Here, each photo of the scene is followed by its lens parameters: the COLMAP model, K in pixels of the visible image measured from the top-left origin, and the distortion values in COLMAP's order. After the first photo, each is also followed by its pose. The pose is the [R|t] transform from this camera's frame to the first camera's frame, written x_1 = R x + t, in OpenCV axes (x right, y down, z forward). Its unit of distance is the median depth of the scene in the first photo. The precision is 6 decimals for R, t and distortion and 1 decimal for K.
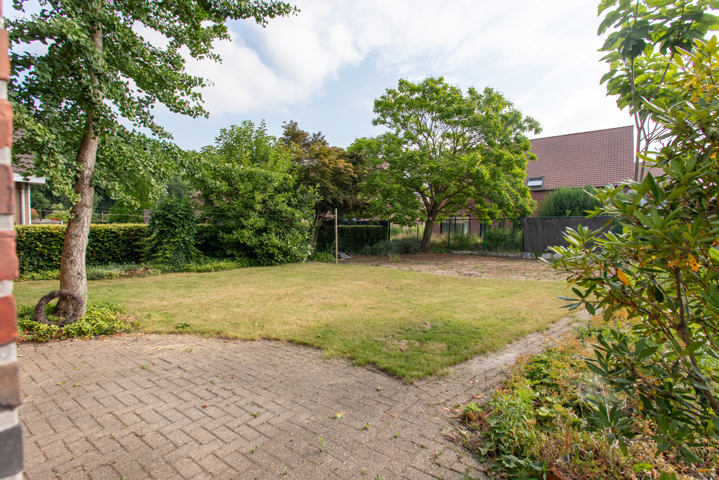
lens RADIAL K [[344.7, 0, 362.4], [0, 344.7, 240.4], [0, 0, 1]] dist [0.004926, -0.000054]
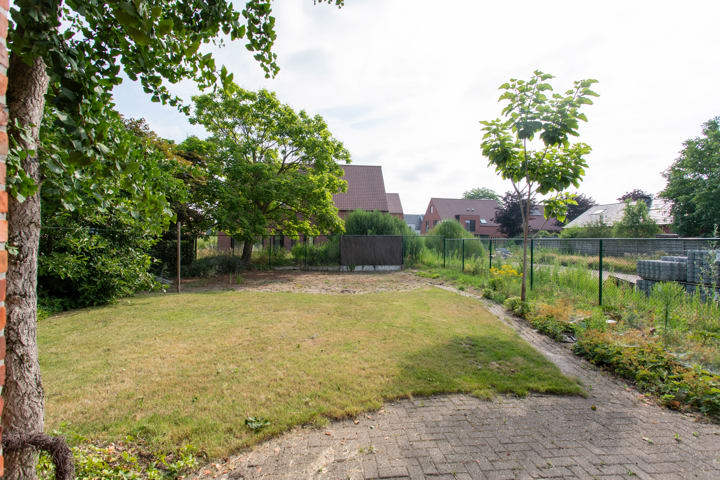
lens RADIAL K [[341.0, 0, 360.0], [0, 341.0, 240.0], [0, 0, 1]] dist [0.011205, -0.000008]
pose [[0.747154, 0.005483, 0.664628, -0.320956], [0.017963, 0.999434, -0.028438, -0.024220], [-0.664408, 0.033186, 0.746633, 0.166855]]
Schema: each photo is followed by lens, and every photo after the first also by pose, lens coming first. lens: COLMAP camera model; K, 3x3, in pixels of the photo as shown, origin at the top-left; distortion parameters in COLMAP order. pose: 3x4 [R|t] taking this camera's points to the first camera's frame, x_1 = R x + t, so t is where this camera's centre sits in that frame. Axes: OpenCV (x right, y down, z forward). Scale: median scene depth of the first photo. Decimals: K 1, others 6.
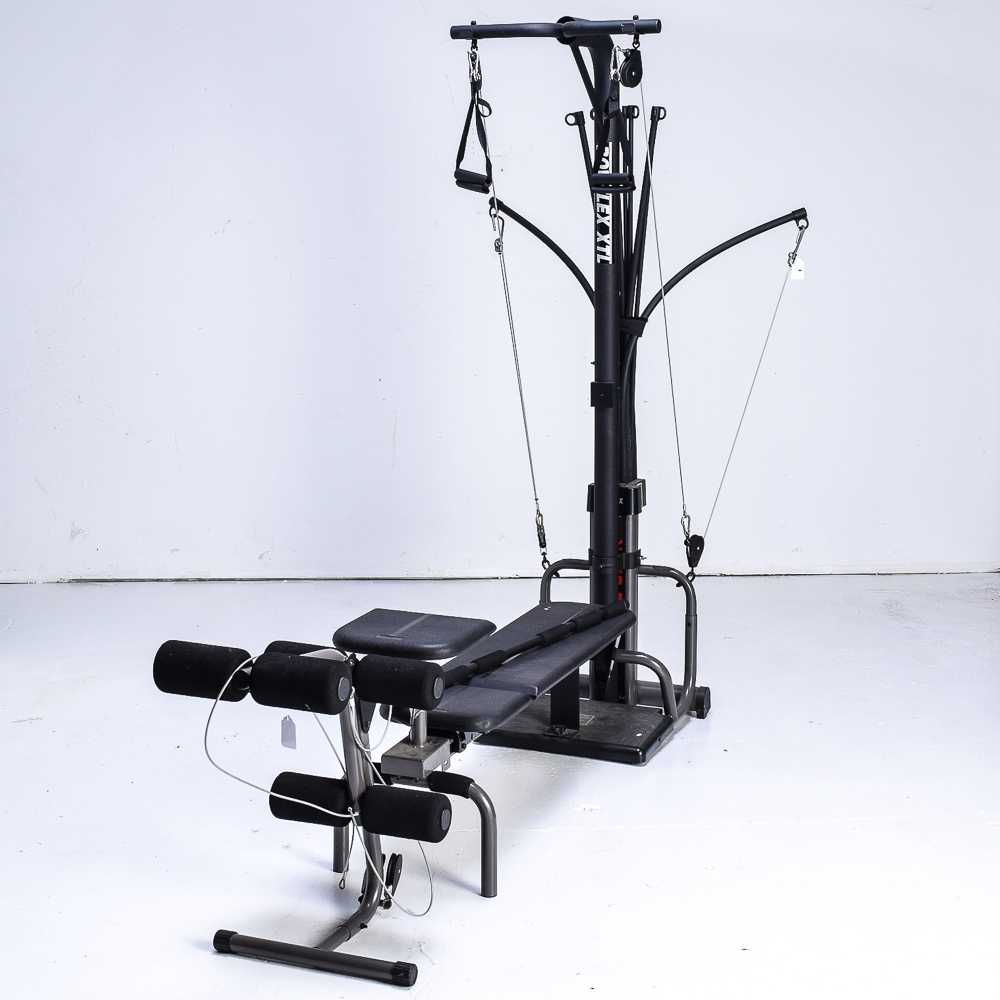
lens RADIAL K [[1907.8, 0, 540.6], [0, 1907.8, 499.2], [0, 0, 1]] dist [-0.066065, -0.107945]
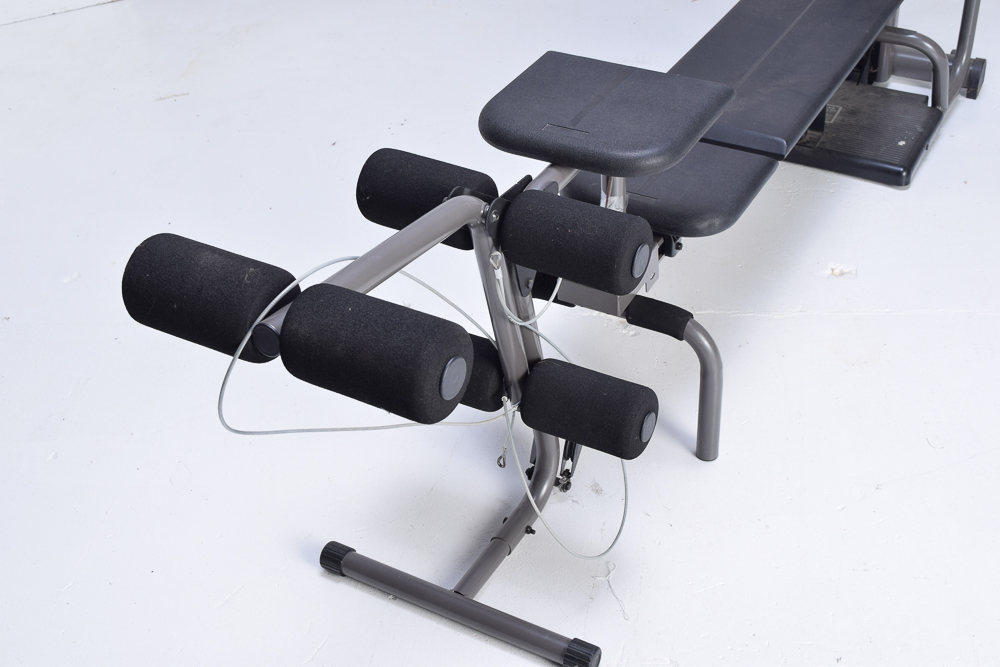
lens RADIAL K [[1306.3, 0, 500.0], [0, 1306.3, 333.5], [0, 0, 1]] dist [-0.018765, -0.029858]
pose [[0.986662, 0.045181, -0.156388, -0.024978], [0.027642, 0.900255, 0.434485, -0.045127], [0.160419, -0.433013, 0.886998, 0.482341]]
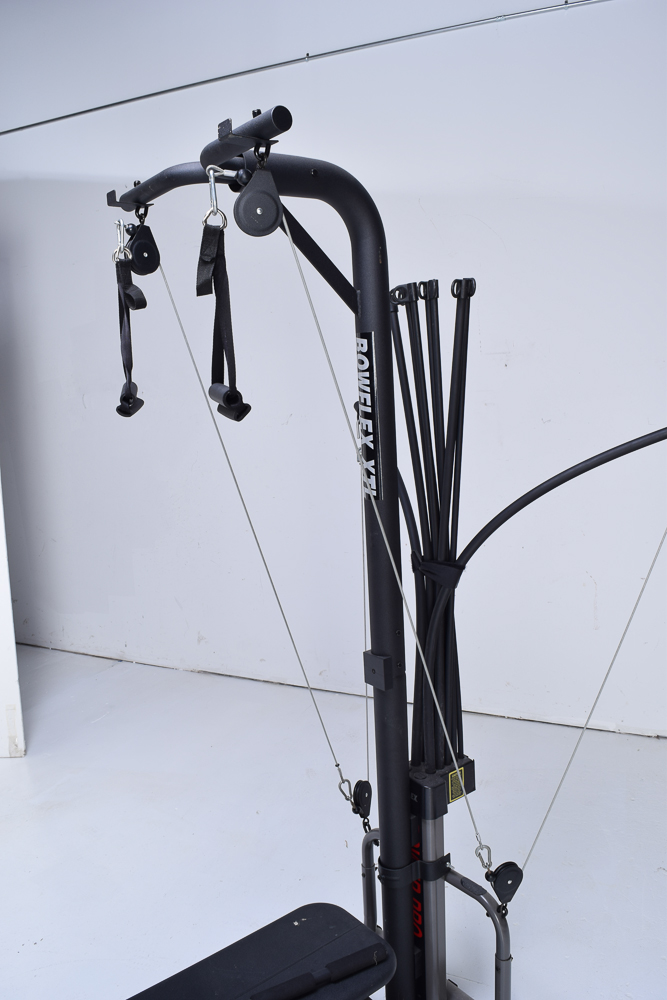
----
**ASSIGNMENT**:
Reproduce the part of the entries that opens at their beginning and closes with the line containing "0.033186, 0.746633, 0.166855]]", substituting "upper-left" for "top-left" and leaving everything else unchanged. Omit the pictures from your answer.

**SOLVED PROBLEM**:
Here, each photo of the scene is followed by its lens parameters: the COLMAP model, K in pixels of the visible image measured from the upper-left origin, and the distortion values in COLMAP's order. After the first photo, each is also followed by its pose. The pose is the [R|t] transform from this camera's frame to the first camera's frame, written x_1 = R x + t, in OpenCV axes (x right, y down, z forward). Its unit of distance is the median depth of the scene in the first photo. The precision is 6 decimals for R, t and distortion and 1 decimal for K.
lens RADIAL K [[344.7, 0, 362.4], [0, 344.7, 240.4], [0, 0, 1]] dist [0.004926, -0.000054]
lens RADIAL K [[341.0, 0, 360.0], [0, 341.0, 240.0], [0, 0, 1]] dist [0.011205, -0.000008]
pose [[0.747154, 0.005483, 0.664628, -0.320956], [0.017963, 0.999434, -0.028438, -0.024220], [-0.664408, 0.033186, 0.746633, 0.166855]]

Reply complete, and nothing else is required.